Le card. Ouellet, préfet de la Congrégation pour les évêques

Archevêque émérite de Québec

Rome, (Zenit.org) Anne Kurian | 1312 clics

Le cardinal québécois Marc Ouellet, âgé de 68 ans, est l’un des trois cardinaux canadiens qui participeront au conclave chargé l’élire le successeur de Benoît XVI.

Il est préfet de la Congrégation pour les évêques et président de la Commission pontificale pour l'Amérique latine depuis 2010 et archevêque émérite de Québec (2003-2010).  

Le cardinal Ouellet a été consacré évêque par Jean-Paul II, le 19 mars 2001, en la basilique Saint-Pierre de Rome, et il a été élevé au cardinalat toujours par le pape Jean-Paul II, lors du consistoire du 21 octobre 2003.

Le cardinal est actuellement membre de la Congrégation pour le culte divin et la discipline des sacrements, de la Congrégation pour l’éducation catholique, de la Congrégation pour le clergé, du Conseil pontifical pour la culture, du Comité pontifical pour les congrès eucharistiques internationaux: un congrès eucharistique international a eu lieu à Québec du 15 au 22 juin 2008.

Il est aussi membre du Conseil des cardinaux pour l’étude des problèmes organisationnels et économiques du Saint-Siège et de l’Académie pontificale de Théologie.

Comme prêtre, il a enseigné la philosophie au Grand séminaire de Bogota en Colombie, qui était alors dirigé par les Sulpiciens, et décida de s’agréger à la Compagnie de St-Sulpice en 1972.

Le cardinal Ouellet a étudié entre autres la philosophie à Rome, à l’Université pontificale St-Thomas d’Aquin et a obtenu un doctorat en théologie dogmatique de l’Université Grégorienne (1983). De 1996 à 2002, il a été titulaire de la Chaire de théologie dogmatique de l’Institut Jean-Paul II pour les études sur le mariage et la famille à l’Université pontificale du Latran.

Il a également été secrétaire du Conseil pontifical pour la promotion de l’unité des chrétiens et consulteur de la Congrégation pour la doctrine de la foi et de la Congrégation pour le clergé.

Sa devise épiscopale est « Ut unum sint, Qu’ils soient un », tirée de la prière sacerdotale de Jésus (Jean, 17, 21), qui évoque l’engagement œcuménique et le premier ministère épiscopal du cardinal Ouellet comme secrétaire du Conseil pontifical pour la promotion de l’unité des chrétiens (2001-2002).

En décembre dernier, le cardinal a inauguré le congrès international « Sur les traces de l’exhortation apostolique post-synodale “Ecclesia in America”, sous la conduite de Notre Dame de Guadalupe, Mère de toute l’Amérique, étoile de la nouvelle évangélisation », à Rome (9-12 décembre) dans le cadre de l'Année de la foi.

Lors de l’homélie, il a souligné « qu’il n’y a jamais eu d’Église vivante sans une conversion permanente de ses membres à l’Évangile de Jésus Christ; il ne peut y avoir d’Église vivante sans une communion profonde et fréquente au Corps du Christ, source jaillissante et cristalline de son unité ».

Pour le cardinal, pas de rayonnement et de mission de l’Eglise sans unité, unité qui vient du pape : « la grâce d’unité et de solidarité plus grande entre nos Églises, nous venons la puiser au charisme d’unité du successeur de Pierre », a-t-il expliqué en rendant grâce à Dieu « pour l’unité de l’Église universelle qui habite et protège la communion et la solidarité de toutes les Églises particulières ».

Lors du synode des évêques pour la nouvelle évangélisation, dont il avait été nommé Rapporteur général, ce qui suppose un énorme travail d'analyse de la situation de l'Eglise dans le monde et de synthèse des interventions, le cardinal est intervenu à deux reprises.
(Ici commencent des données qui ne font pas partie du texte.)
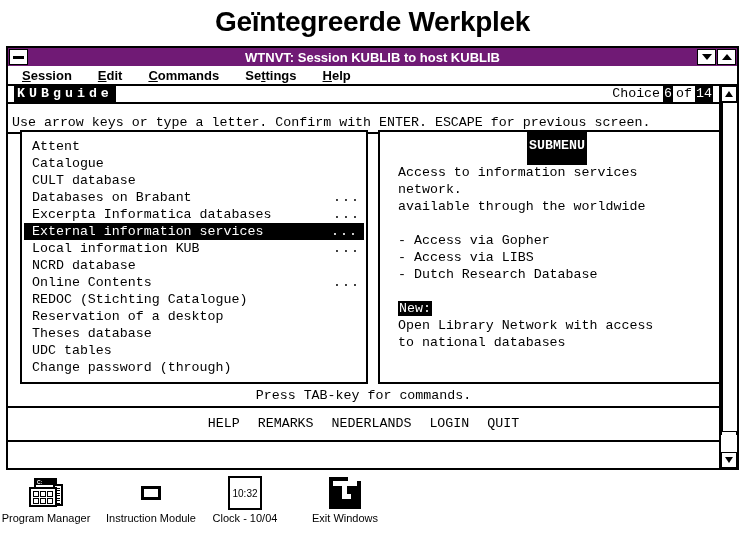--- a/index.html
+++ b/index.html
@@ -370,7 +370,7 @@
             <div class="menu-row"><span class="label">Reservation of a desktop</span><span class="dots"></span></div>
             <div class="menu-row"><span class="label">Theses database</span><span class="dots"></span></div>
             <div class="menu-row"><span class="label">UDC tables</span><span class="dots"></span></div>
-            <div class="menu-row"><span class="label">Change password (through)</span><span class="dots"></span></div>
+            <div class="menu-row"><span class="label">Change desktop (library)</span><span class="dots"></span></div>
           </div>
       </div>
Une première fois au début du synode, en insistant sur le rôle de l’Esprit-Saint, « grand protagoniste » de toute évangélisation, le 9 octobre 2012.

En effet, a-t-il fait observer, « l’évangélisation du monde a vraiment pris son envol avec le kairos de la Pentecôte, et ne peut repartir que de là ». En outre, le cardinal a décrit les saints comme « des canons vivants d’interprétation » de l’Ecriture.

Pour sa seconde intervention, le 17 octobre 2012, après les interventiosn en séances générales, le cardinal s’est arrêté sur la communion dans l’Eglise, qu’il a considérée comme « le trait le plus suggestif du témoignage que les croyants puissent offrir à leurs contemporains ».

Si « la nouvelle évangélisation est inséparable d’un renouveau de la communion ecclésiale », a-t-il déclaré, elle peut donc « être fortifiée par le renouveau des rapports entre évêques et consacrés ».